[Items from a dataset]
__________________________________________________

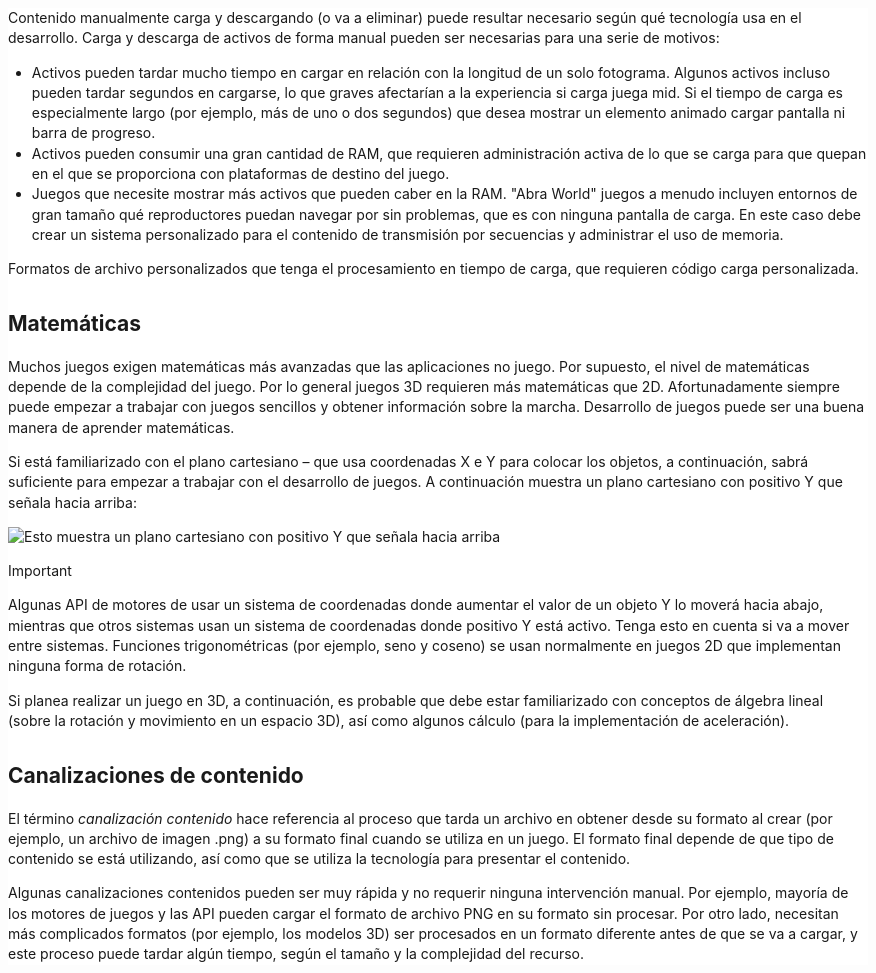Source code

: Contenido manualmente carga y descargando (o va a eliminar) puede resultar necesario según qué tecnología usa en el desarrollo. Carga y descarga de activos de forma manual pueden ser necesarias para una serie de motivos:

 - Activos pueden tardar mucho tiempo en cargar en relación con la longitud de un solo fotograma. Algunos activos incluso pueden tardar segundos en cargarse, lo que graves afectarían a la experiencia si carga juega mid. Si el tiempo de carga es especialmente largo (por ejemplo, más de uno o dos segundos) que desea mostrar un elemento animado cargar pantalla ni barra de progreso.
 - Activos pueden consumir una gran cantidad de RAM, que requieren administración activa de lo que se carga para que quepan en el que se proporciona con plataformas de destino del juego.
 - Juegos que necesite mostrar más activos que pueden caber en la RAM. "Abra World" juegos a menudo incluyen entornos de gran tamaño qué reproductores puedan navegar por sin problemas, que es con ninguna pantalla de carga. En este caso debe crear un sistema personalizado para el contenido de transmisión por secuencias y administrar el uso de memoria.

Formatos de archivo personalizados que tenga el procesamiento en tiempo de carga, que requieren código carga personalizada.


## <a name="math"></a>Matemáticas

Muchos juegos exigen matemáticas más avanzadas que las aplicaciones no juego. Por supuesto, el nivel de matemáticas depende de la complejidad del juego. Por lo general juegos 3D requieren más matemáticas que 2D. Afortunadamente siempre puede empezar a trabajar con juegos sencillos y obtener información sobre la marcha. Desarrollo de juegos puede ser una buena manera de aprender matemáticas.

Si está familiarizado con el plano cartesiano – que usa coordenadas X e Y para colocar los objetos, a continuación, sabrá suficiente para empezar a trabajar con el desarrollo de juegos. A continuación muestra un plano cartesiano con positivo Y que señala hacia arriba:

![](images/image2.png "Esto muestra un plano cartesiano con positivo Y que señala hacia arriba")

> [!IMPORTANT]
> Algunas API de motores de usar un sistema de coordenadas donde aumentar el valor de un objeto Y lo moverá hacia abajo, mientras que otros sistemas usan un sistema de coordenadas donde positivo Y está activo. Tenga esto en cuenta si va a mover entre sistemas.
Funciones trigonométricas (por ejemplo, seno y coseno) se usan normalmente en juegos 2D que implementan ninguna forma de rotación.



Si planea realizar un juego en 3D, a continuación, es probable que debe estar familiarizado con conceptos de álgebra lineal (sobre la rotación y movimiento en un espacio 3D), así como algunos cálculo (para la implementación de aceleración).


## <a name="content-pipelines"></a>Canalizaciones de contenido

El término *canalización contenido* hace referencia al proceso que tarda un archivo en obtener desde su formato al crear (por ejemplo, un archivo de imagen .png) a su formato final cuando se utiliza en un juego. El formato final depende de que tipo de contenido se está utilizando, así como que se utiliza la tecnología para presentar el contenido.

Algunas canalizaciones contenidos pueden ser muy rápida y no requerir ninguna intervención manual. Por ejemplo, mayoría de los motores de juegos y las API pueden cargar el formato de archivo PNG en su formato sin procesar. Por otro lado, necesitan más complicados formatos (por ejemplo, los modelos 3D) ser procesados en un formato diferente antes de que se va a cargar, y este proceso puede tardar algún tiempo, según el tamaño y la complejidad del recurso.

__________________________________________________

• [Job] Filter the entries down to the lines that include the string "según".

• [Response box]
: Contenido manualmente carga y descargando (o va a eliminar) puede resultar necesario según qué tecnología usa en el desarrollo. Carga y descarga de activos de forma manual pueden ser necesarias para una serie de motivos:
Algunas canalizaciones contenidos pueden ser muy rápida y no requerir ninguna intervención manual. Por ejemplo, mayoría de los motores de juegos y las API pueden cargar el formato de archivo PNG en su formato sin procesar. Por otro lado, necesitan más complicados formatos (por ejemplo, los modelos 3D) ser procesados en un formato diferente antes de que se va a cargar, y este proceso puede tardar algún tiempo, según el tamaño y la complejidad del recurso.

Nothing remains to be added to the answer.